#### Try it:
The result should be every line in the data below that carries the string "физической".

#### Records provided:
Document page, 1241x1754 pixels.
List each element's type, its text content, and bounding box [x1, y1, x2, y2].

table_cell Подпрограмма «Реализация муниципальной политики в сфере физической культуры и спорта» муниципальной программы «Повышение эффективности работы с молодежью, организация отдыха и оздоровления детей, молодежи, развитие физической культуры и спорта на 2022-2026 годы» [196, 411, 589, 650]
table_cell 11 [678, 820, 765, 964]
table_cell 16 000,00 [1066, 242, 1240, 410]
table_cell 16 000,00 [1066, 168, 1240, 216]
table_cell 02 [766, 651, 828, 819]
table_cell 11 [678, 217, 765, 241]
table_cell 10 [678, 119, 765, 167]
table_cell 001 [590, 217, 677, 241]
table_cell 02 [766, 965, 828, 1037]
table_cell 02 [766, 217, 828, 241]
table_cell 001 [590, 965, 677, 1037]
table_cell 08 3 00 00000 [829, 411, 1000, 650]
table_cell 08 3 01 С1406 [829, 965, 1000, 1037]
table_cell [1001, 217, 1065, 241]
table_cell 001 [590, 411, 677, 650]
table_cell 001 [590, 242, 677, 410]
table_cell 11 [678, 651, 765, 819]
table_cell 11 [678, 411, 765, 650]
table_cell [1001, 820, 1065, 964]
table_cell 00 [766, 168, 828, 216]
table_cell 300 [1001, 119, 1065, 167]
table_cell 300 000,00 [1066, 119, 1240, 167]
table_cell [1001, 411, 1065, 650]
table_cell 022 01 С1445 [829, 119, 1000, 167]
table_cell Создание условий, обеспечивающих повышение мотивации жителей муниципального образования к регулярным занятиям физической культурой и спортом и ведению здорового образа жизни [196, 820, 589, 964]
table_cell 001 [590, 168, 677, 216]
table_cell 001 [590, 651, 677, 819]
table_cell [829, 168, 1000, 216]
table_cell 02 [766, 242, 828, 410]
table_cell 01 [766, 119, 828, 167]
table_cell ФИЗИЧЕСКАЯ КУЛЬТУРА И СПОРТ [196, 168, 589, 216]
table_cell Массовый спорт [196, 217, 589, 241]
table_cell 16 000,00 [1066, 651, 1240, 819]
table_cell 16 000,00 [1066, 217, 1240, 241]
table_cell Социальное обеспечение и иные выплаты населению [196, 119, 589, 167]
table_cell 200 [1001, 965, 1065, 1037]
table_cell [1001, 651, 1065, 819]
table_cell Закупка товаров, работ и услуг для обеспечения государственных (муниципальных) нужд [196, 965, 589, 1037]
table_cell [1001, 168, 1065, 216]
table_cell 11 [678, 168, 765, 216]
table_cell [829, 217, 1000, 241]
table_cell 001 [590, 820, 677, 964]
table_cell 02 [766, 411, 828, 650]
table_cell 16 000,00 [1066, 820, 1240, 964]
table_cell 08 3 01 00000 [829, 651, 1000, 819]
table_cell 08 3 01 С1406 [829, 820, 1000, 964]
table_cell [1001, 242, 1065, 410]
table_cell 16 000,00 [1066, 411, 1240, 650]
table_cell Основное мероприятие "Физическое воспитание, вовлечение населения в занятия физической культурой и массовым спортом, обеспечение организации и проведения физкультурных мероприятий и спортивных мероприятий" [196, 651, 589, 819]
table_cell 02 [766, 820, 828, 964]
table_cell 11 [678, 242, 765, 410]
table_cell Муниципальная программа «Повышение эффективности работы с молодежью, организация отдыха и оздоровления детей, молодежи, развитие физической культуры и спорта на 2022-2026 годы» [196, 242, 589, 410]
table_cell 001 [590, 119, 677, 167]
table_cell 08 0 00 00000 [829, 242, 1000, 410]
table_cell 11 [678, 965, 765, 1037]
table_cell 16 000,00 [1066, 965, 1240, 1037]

#### Expected answer:
table_cell Подпрограмма «Реализация муниципальной политики в сфере физической культуры и спорта» муниципальной программы «Повышение эффективности работы с молодежью, организация отдыха и оздоровления детей, молодежи, развитие физической культуры и спорта на 2022-2026 годы» [196, 411, 589, 650]
table_cell Создание условий, обеспечивающих повышение мотивации жителей муниципального образования к регулярным занятиям физической культурой и спортом и ведению здорового образа жизни [196, 820, 589, 964]
table_cell Основное мероприятие "Физическое воспитание, вовлечение населения в занятия физической культурой и массовым спортом, обеспечение организации и проведения физкультурных мероприятий и спортивных мероприятий" [196, 651, 589, 819]
table_cell Муниципальная программа «Повышение эффективности работы с молодежью, организация отдыха и оздоровления детей, молодежи, развитие физической культуры и спорта на 2022-2026 годы» [196, 242, 589, 410]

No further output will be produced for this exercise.